The enterprise management incentive (EMI) scheme is the most popular share option scheme, as it is designed for companies that have gross assets of no more than £30 million.
On 4 April 2018 HMRC announced that the EU State Aid approval for the EMI scheme was due to run out on 6 April, as it hadn’t been renewed in time. This means that any EMI share options issued from 7 April 2018 onwards won’t qualify for tax relief.
It is not clear whether the tax relief for any existing EMI share options continues to apply where those options have not been exercised. HMRC has said that it will continue to apply its current guidance and practice regarding existing EMI options, so it will consider those options to be approved share options for now.
The UK Government is trying to negotiate the reinstatement of State Aid approval for the EMI scheme, but no one knows whether this approval will be backdated to 7 April 2018. Tax relief for the EMI scheme may only apply from the date the approval is reinstated or from a date to be specified in the future.
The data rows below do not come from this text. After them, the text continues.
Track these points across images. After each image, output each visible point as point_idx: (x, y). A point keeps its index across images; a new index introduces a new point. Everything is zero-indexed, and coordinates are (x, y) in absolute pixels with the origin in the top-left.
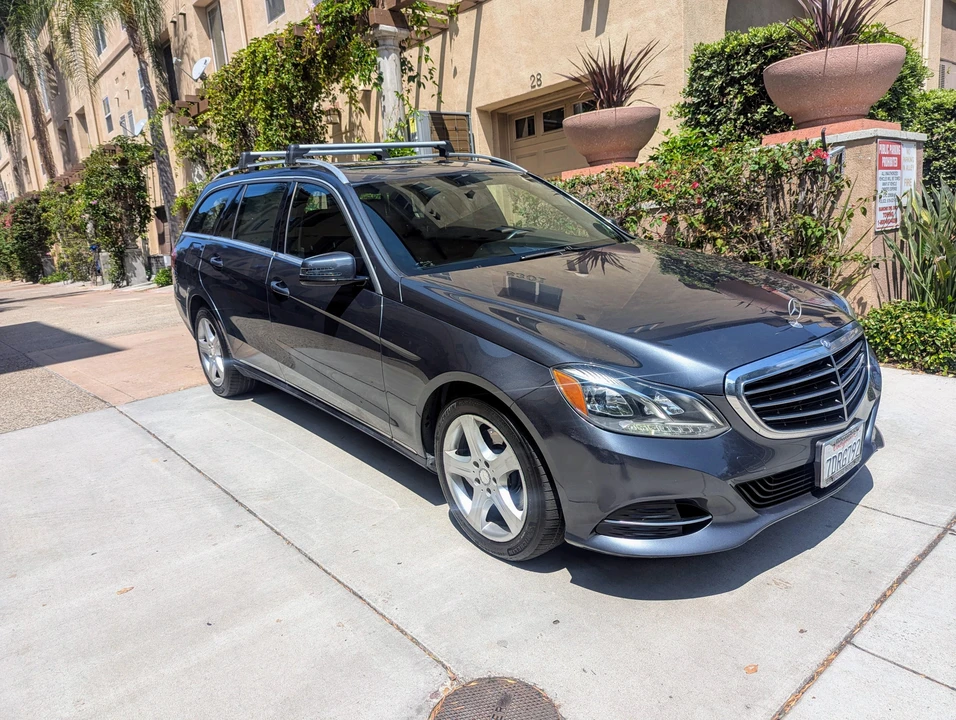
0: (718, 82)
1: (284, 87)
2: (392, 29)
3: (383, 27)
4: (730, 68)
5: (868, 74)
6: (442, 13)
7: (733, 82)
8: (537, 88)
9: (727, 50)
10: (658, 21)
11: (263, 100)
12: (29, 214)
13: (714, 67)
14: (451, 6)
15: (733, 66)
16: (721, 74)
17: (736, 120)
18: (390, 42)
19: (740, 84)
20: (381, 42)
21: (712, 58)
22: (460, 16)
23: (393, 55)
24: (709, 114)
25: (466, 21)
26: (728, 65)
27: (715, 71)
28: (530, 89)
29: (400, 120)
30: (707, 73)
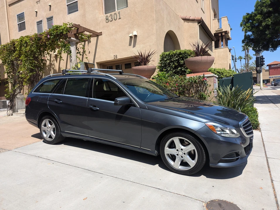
0: (168, 61)
1: (32, 51)
2: (74, 39)
3: (72, 38)
4: (171, 58)
5: (209, 62)
6: (86, 37)
7: (172, 62)
8: (116, 59)
9: (171, 54)
10: (150, 46)
11: (24, 54)
13: (167, 58)
14: (89, 35)
15: (172, 58)
16: (169, 60)
17: (173, 70)
18: (73, 42)
19: (173, 62)
20: (71, 42)
21: (166, 56)
22: (91, 38)
23: (74, 46)
24: (166, 69)
25: (93, 40)
26: (170, 58)
27: (167, 59)
28: (114, 59)
29: (76, 64)
30: (165, 59)
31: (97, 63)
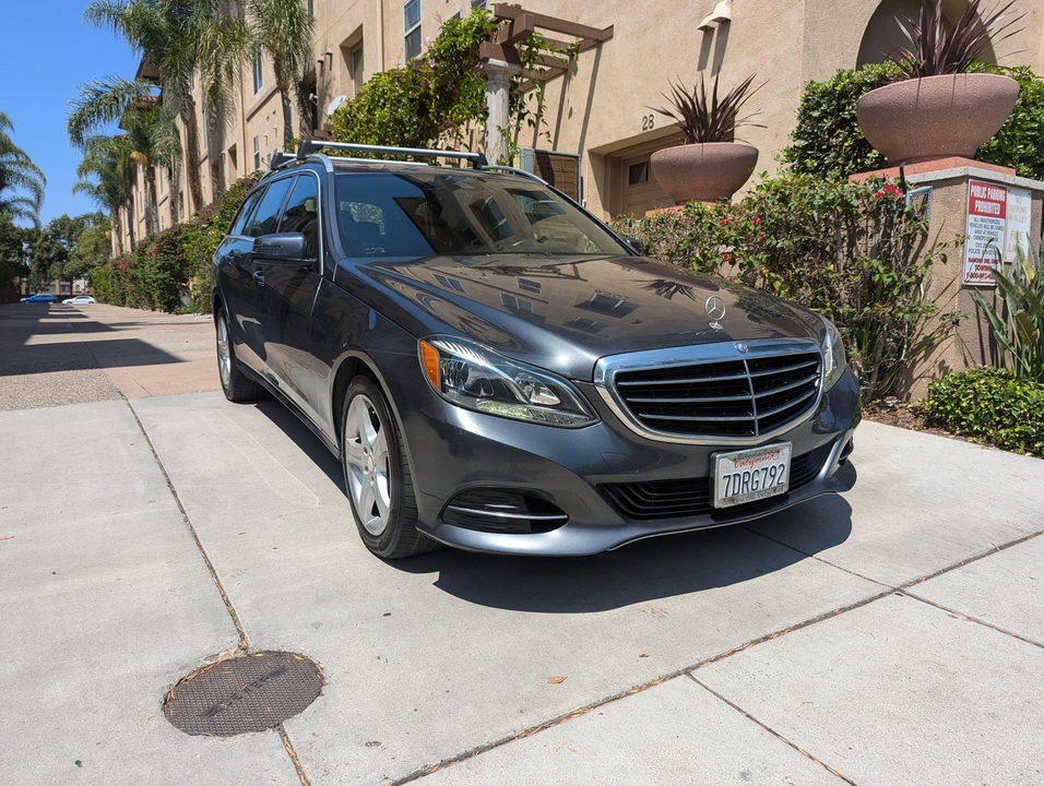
0: (828, 123)
1: (399, 122)
2: (502, 63)
3: (492, 61)
4: (841, 108)
5: (966, 108)
6: (561, 52)
7: (843, 123)
8: (649, 130)
9: (838, 88)
10: (776, 60)
11: (376, 134)
12: (173, 245)
13: (824, 107)
14: (572, 45)
15: (844, 106)
16: (832, 115)
17: (844, 166)
18: (499, 76)
19: (850, 126)
20: (490, 77)
21: (822, 97)
22: (580, 55)
23: (501, 90)
24: (817, 158)
25: (585, 61)
26: (838, 105)
27: (824, 112)
28: (641, 131)
29: (502, 156)
30: (816, 114)
31: (592, 153)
It is possible that the State Aid approval may not be renewed for the EMI scheme before the UK leaves the EU on 29 March 2019.
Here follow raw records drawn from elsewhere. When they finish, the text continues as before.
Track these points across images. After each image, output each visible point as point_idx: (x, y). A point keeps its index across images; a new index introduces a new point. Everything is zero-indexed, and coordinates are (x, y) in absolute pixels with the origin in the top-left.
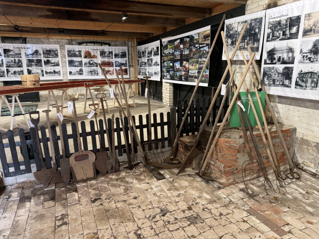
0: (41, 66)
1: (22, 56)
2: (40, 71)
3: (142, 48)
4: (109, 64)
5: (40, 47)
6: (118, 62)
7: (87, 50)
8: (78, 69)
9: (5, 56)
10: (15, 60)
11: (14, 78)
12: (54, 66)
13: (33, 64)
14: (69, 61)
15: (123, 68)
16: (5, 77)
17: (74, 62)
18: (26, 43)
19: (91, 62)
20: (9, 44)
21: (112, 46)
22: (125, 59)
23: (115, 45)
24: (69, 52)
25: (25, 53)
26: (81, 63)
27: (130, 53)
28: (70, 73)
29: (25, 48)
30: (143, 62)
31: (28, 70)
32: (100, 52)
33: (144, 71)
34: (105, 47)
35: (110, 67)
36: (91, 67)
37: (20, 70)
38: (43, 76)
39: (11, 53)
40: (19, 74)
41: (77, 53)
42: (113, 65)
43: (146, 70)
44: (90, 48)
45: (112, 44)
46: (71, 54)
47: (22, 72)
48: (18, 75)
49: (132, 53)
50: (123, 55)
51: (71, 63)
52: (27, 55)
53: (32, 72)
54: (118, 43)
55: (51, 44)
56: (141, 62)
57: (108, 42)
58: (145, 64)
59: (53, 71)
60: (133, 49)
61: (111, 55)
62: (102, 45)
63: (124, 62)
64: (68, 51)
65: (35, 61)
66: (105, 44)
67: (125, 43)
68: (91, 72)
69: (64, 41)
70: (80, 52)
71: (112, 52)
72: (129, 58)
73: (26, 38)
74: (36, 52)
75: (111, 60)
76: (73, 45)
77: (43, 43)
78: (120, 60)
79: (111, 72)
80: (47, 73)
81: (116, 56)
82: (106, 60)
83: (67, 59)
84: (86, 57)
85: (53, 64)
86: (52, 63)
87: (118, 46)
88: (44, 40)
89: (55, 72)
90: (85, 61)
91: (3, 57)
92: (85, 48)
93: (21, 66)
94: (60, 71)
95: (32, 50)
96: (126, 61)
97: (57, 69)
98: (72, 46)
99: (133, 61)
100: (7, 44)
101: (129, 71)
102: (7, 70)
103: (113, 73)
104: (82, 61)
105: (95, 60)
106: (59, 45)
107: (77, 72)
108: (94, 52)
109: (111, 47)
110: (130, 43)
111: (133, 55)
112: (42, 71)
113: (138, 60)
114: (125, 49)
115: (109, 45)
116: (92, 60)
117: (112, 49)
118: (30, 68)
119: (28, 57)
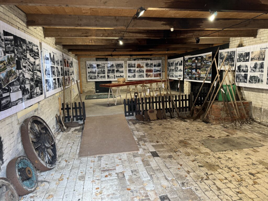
0: (114, 73)
1: (105, 68)
2: (113, 76)
3: (171, 61)
4: (151, 71)
5: (114, 63)
6: (156, 70)
7: (139, 63)
8: (133, 74)
9: (97, 68)
10: (102, 70)
11: (101, 80)
12: (121, 73)
13: (110, 72)
14: (128, 70)
15: (159, 73)
16: (96, 79)
17: (131, 70)
18: (107, 61)
19: (140, 70)
20: (100, 62)
21: (153, 60)
22: (160, 67)
23: (154, 60)
24: (129, 64)
25: (107, 66)
26: (135, 71)
27: (163, 64)
28: (129, 76)
29: (107, 64)
30: (171, 69)
31: (108, 75)
32: (146, 64)
33: (172, 75)
34: (149, 61)
35: (151, 72)
36: (140, 73)
37: (104, 75)
38: (115, 78)
39: (100, 66)
40: (103, 78)
41: (133, 65)
42: (153, 71)
43: (173, 74)
44: (140, 62)
45: (153, 59)
46: (130, 66)
47: (104, 77)
48: (102, 78)
49: (164, 63)
50: (159, 65)
51: (130, 71)
52: (108, 67)
53: (110, 76)
54: (156, 58)
55: (120, 61)
56: (170, 70)
57: (150, 58)
58: (173, 70)
59: (120, 76)
60: (165, 61)
61: (151, 65)
62: (146, 60)
63: (159, 69)
64: (128, 64)
65: (111, 71)
66: (149, 59)
67: (160, 58)
68: (140, 76)
69: (126, 58)
70: (135, 64)
71: (152, 64)
72: (162, 67)
73: (107, 58)
74: (112, 65)
75: (151, 68)
76: (131, 60)
77: (116, 60)
78: (157, 68)
79: (151, 76)
80: (117, 77)
81: (155, 66)
82: (149, 68)
83: (128, 69)
84: (137, 67)
85: (120, 72)
86: (120, 71)
87: (156, 60)
88: (116, 59)
89: (121, 76)
90: (137, 69)
91: (96, 69)
92: (138, 62)
93: (104, 73)
94: (123, 76)
95: (110, 64)
96: (160, 69)
97: (122, 74)
98: (131, 61)
99: (164, 68)
100: (98, 62)
101: (162, 74)
102: (98, 75)
103: (152, 76)
104: (135, 70)
105: (143, 69)
106: (124, 61)
107: (133, 76)
108: (142, 64)
109: (152, 61)
110: (163, 58)
111: (165, 65)
112: (115, 76)
113: (168, 68)
114: (160, 61)
115: (151, 60)
116: (141, 69)
117: (152, 62)
118: (108, 74)
119: (108, 68)
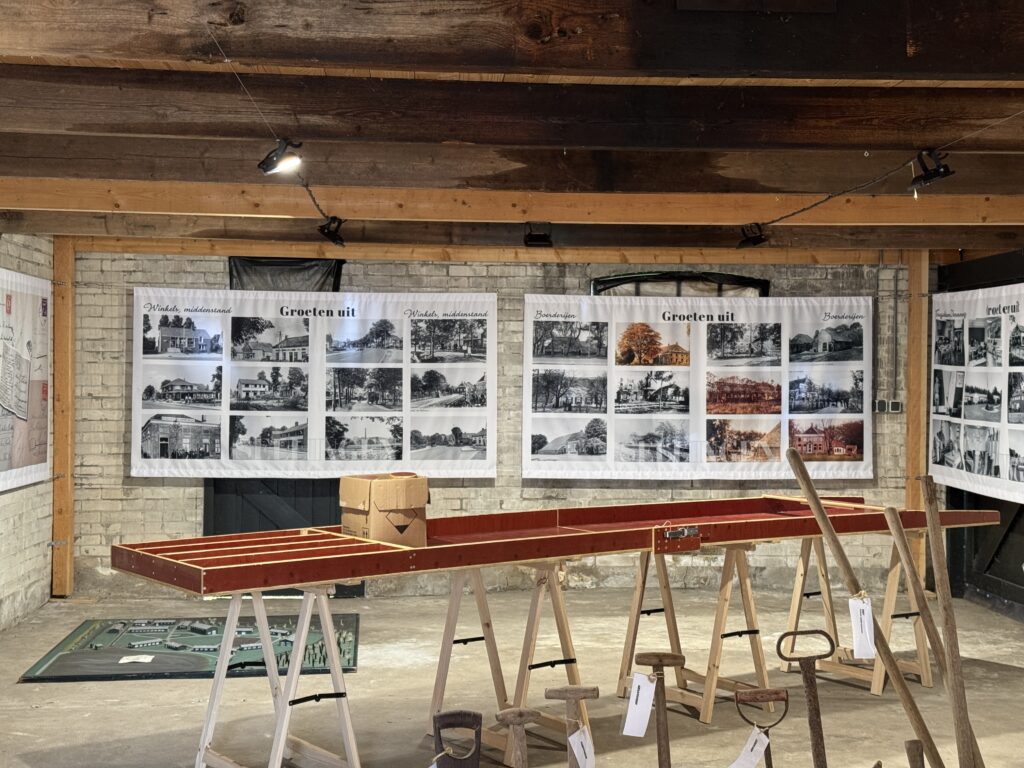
0: (396, 403)
1: (312, 351)
2: (384, 432)
3: (972, 305)
4: (757, 397)
5: (402, 308)
6: (811, 387)
7: (639, 319)
8: (581, 421)
9: (234, 354)
10: (276, 372)
11: (259, 463)
12: (459, 404)
13: (359, 391)
14: (536, 379)
15: (840, 418)
16: (218, 456)
17: (565, 386)
18: (336, 288)
19: (656, 385)
20: (261, 294)
21: (781, 294)
22: (853, 366)
23: (799, 290)
24: (543, 328)
25: (329, 338)
26: (598, 388)
27: (886, 332)
28: (538, 444)
29: (330, 313)
30: (971, 390)
31: (331, 423)
32: (711, 328)
33: (978, 447)
34: (741, 302)
35: (759, 411)
36: (651, 410)
37: (290, 425)
38: (398, 456)
39: (265, 337)
40: (286, 445)
41: (584, 336)
42: (778, 401)
43: (995, 436)
44: (654, 308)
45: (780, 281)
46: (553, 341)
47: (297, 438)
48: (277, 451)
49: (895, 330)
50: (845, 345)
51: (549, 390)
52: (334, 348)
53: (347, 435)
54: (815, 277)
55: (458, 288)
56: (959, 392)
57: (756, 275)
58: (991, 399)
59: (448, 432)
60: (903, 307)
61: (768, 344)
62: (720, 292)
63: (847, 386)
64: (537, 324)
65: (369, 380)
66: (742, 282)
67: (858, 274)
68: (649, 438)
69: (521, 271)
70: (599, 328)
71: (777, 328)
72: (876, 362)
73: (341, 262)
74: (382, 332)
75: (767, 374)
76: (564, 291)
77: (417, 285)
78: (819, 373)
79: (763, 443)
80: (417, 440)
81: (801, 349)
82: (741, 371)
83: (532, 367)
84: (627, 358)
85: (455, 397)
86: (449, 391)
87: (816, 292)
88: (424, 270)
89: (459, 438)
90: (621, 376)
91: (224, 359)
92: (631, 310)
93: (297, 405)
94: (483, 433)
95: (363, 322)
96: (858, 379)
97: (470, 420)
98: (561, 298)
99: (901, 377)
100: (250, 295)
101: (875, 435)
102: (234, 420)
103: (775, 450)
104: (603, 382)
105: (678, 375)
106: (494, 296)
107: (574, 437)
108: (674, 331)
109: (770, 301)
110: (887, 275)
111: (903, 341)
112: (397, 431)
113: (938, 373)
114: (857, 308)
115: (764, 288)
116: (659, 375)
117: (778, 310)
118: (339, 415)
119: (338, 359)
The implications for employers are not pretty. Any share options granted which do not qualify for tax relief are a benefit in kind subject to PAYE and NIC. The company would normally be able to claim a deduction for corporation tax purposes of the cost of granting the options, but this deduction doesn’t apply if the options are part of an unapproved share scheme.
Shares acquired through an EMI scheme also carry an entitlement to entrepreneurs’ relief on disposal, where the qualifying option was granted at least one year before the disposal of the shares. The employee is not required to hold 5% or more of the ordinary share capital for such EMI-derived shares.